Crystal Oertle, 35, from Shelby, northwest of Mansfield, is in recovery from a 12-year heroin habit. A mother of two, she has described how she started as a young woman trying Vicodin, which led to an obsession and addiction to stronger opioids and ultimately heroin.
She would drive to Columbus to score drugs, sometimes bringing along her young son. Now in recovery, she is dedicating her life to helping others by telling her story and advocating for those with substance use disorders, the White House said.
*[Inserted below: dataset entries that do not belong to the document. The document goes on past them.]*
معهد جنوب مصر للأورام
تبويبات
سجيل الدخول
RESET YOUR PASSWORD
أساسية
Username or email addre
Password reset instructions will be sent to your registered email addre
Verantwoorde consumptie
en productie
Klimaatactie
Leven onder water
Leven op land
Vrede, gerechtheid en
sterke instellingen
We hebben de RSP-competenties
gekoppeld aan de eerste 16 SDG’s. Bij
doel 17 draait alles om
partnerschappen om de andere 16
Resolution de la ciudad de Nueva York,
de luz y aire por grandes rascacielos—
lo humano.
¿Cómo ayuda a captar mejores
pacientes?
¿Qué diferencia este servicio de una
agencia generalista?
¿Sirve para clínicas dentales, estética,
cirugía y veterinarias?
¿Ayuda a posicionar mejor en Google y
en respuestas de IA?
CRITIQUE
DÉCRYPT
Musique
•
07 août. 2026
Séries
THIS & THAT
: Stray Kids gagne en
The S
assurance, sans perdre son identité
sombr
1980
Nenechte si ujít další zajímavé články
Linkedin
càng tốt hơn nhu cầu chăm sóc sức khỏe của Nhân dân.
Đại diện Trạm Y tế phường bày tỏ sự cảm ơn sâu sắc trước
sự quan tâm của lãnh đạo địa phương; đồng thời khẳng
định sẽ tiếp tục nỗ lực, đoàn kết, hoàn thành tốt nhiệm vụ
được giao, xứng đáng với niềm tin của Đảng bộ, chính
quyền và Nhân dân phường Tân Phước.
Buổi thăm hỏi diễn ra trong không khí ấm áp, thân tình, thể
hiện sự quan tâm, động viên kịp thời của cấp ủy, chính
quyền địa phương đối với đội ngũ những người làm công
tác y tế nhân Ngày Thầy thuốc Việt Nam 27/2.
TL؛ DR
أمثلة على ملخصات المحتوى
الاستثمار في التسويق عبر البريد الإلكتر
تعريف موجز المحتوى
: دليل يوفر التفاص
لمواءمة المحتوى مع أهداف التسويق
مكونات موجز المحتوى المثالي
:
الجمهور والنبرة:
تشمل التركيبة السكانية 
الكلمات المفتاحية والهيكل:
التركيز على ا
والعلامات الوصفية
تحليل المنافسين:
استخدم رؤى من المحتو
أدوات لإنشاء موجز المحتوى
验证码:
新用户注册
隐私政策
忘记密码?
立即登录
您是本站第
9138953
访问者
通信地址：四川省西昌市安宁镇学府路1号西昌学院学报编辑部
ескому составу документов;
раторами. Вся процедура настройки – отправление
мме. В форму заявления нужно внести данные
Oertle gained national notice on March 13 when she asked Democratic presidential candidate Bernie Sanders during a CNN-sponsored town hall in Columbus about his plans for fighting the heroin scourge. She asked Sanders what he would do about “the failed drug policy that tends to want to incarcerate addicts instead of rehabilitate them.”
Sanders responded in a way consistent with what others in the drug wars have said recently: “We have got to look at substance abuse and addiction as a health issue, not a criminal issue. Locking up addicts is not going to solve the problem.”
Heroin addiction is considered an epidemic in the United States, with drug overdoses killing 47,055 people in 2014 — more than in car accidents, according to the Centers for Disease Control and Prevention.
Policymakers and Congress are considering new approaches to the problem, including moving away from strict prison sentences for drug crimes. Obama has asked Congress for $1.1 billion over the next two years for anti-heroin and opioid assistance, including $920 million to expand treatment with medical and behavioral therapy.
The Senate recently recently passed a bill to give more leeway to prosecutors who want to send offenders for treatment and diversion rather than to prison, and to give emergency responders more leeway to administer naxolone, a fast-acting antidote to heroin overdoses.
A bill to fight heroin and opioids, which still needs House of Representatives approval, will give local authorities more options for dealing with drug addiction and drug offenders.
Obama today will announce additional federal measures, including a rule to assure that drug addiction treatment is covered by Medicaid and the Children’s Health Insurance Program, which provide health insurance for low-income people.
The White House is expected to also announce new grants for states to buy and distribute naxolone for emergency responders.
The Atlanta conference, called the National Rx Drug Abuse & Heroin Summit, is the largest of its kind in the country, bringing together more than 1,800 policymakers, researchers and law enforcement officials.
Dr. Sanjay Gupta, chief medical eorrespondent at CNN, will moderate the panel with Obama and Oertle. Also scheduled to participate are:
- Justin Riley, a 28-year-old husband and new father. Riley is president and CEO of Young People in Recovery, which includes chapters across the country that support young people in or seeking recovery. He is completing his executive MBA from the University of Colorado and has been in long-term recovery since 2007.
- Dr. Leana Wen, the Baltimore health commissioner. An emergency physician and patient and community advocate, Wen launched “one of the most ambitious opioid overdose prevention programs in the country that is training every Baltimore resident to save lives,” the White House announcement said.